Last April, the NSF awarded Cornell $88.2 million for the operation of CESR over 54 months.

CESR serves the CLEO collaboration, formed in 1977 to exploit the high energy collisions to study heavy quarks and lepton physics. The collaboration numbers about 200 physicists from 25 institutions. The byproduct X-ray radiation that is produced by the circulating beams also serves a community of materials scientists and molecular biologists through the Cornell High Energy Synchrotron Source (CHESS), which shares Wilson Laboratory with LNS.

Looking to the future, Tigner sees several possible scenarios. One is that CHESS, "which is certainly going to expand," would take over CESR and dedicate it to synchrotron radiation. Another possibility is that LNS would build another ring more specifically directed to particle physics experiments. The first scenario, he said, would help answer "compelling questions about life processes." The latter scenario would help exploit the frontier area of heavy flavor physics using the b quark. In particular there is the currently hot topic in particle physics, known as charge conjugation parity (cp) violation, believed to relate very closely to cosmology.
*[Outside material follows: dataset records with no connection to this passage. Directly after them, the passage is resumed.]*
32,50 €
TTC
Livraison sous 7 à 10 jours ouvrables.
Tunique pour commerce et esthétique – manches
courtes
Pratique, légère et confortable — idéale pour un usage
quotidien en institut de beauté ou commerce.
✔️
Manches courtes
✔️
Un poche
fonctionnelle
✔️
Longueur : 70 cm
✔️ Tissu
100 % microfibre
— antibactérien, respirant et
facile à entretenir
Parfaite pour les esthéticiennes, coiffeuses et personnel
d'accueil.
"One thing I find particularly attractive is this idea of closing the gap between cosmology and elementary particle physics. Somehow, in the end, the most fundamental interactions have to explain the evolution of the universe. Right now there's still a very big gap: Why on earth are we here? Why is there any matter at all? Maybe cp violation holds the secret."

Tigner attended Webb Institute of Naval Architecture for two years before transferring to Rensselaer Polytechnic Institute, from which he graduated in 1958 with a B.S. in physics. He obtained his Ph.D. at Cornell in 1962, working under Robert Wilson. He has remained at Cornell for most of his career, interrupted by visiting appointments at the Deutches Elektronen Synchrotron in Hamburg, Germany, from 1972 to 1973 and again in 1993, and as the director of the Superconducting Super Collider Central Design Group at Berkeley, Calif., from 1984 to 1989.

The new LNS director is a fellow of the APS and the American Academy of Arts and Sciences and a member of the National Academy of Sciences. He has received the U.S. Department of Energy Distinguished Associate Award, the U.S. Particle Accelerator School Prize for Achievement in Accelerator Physics and Technology and the E.O. Lawrence Memorial Prize.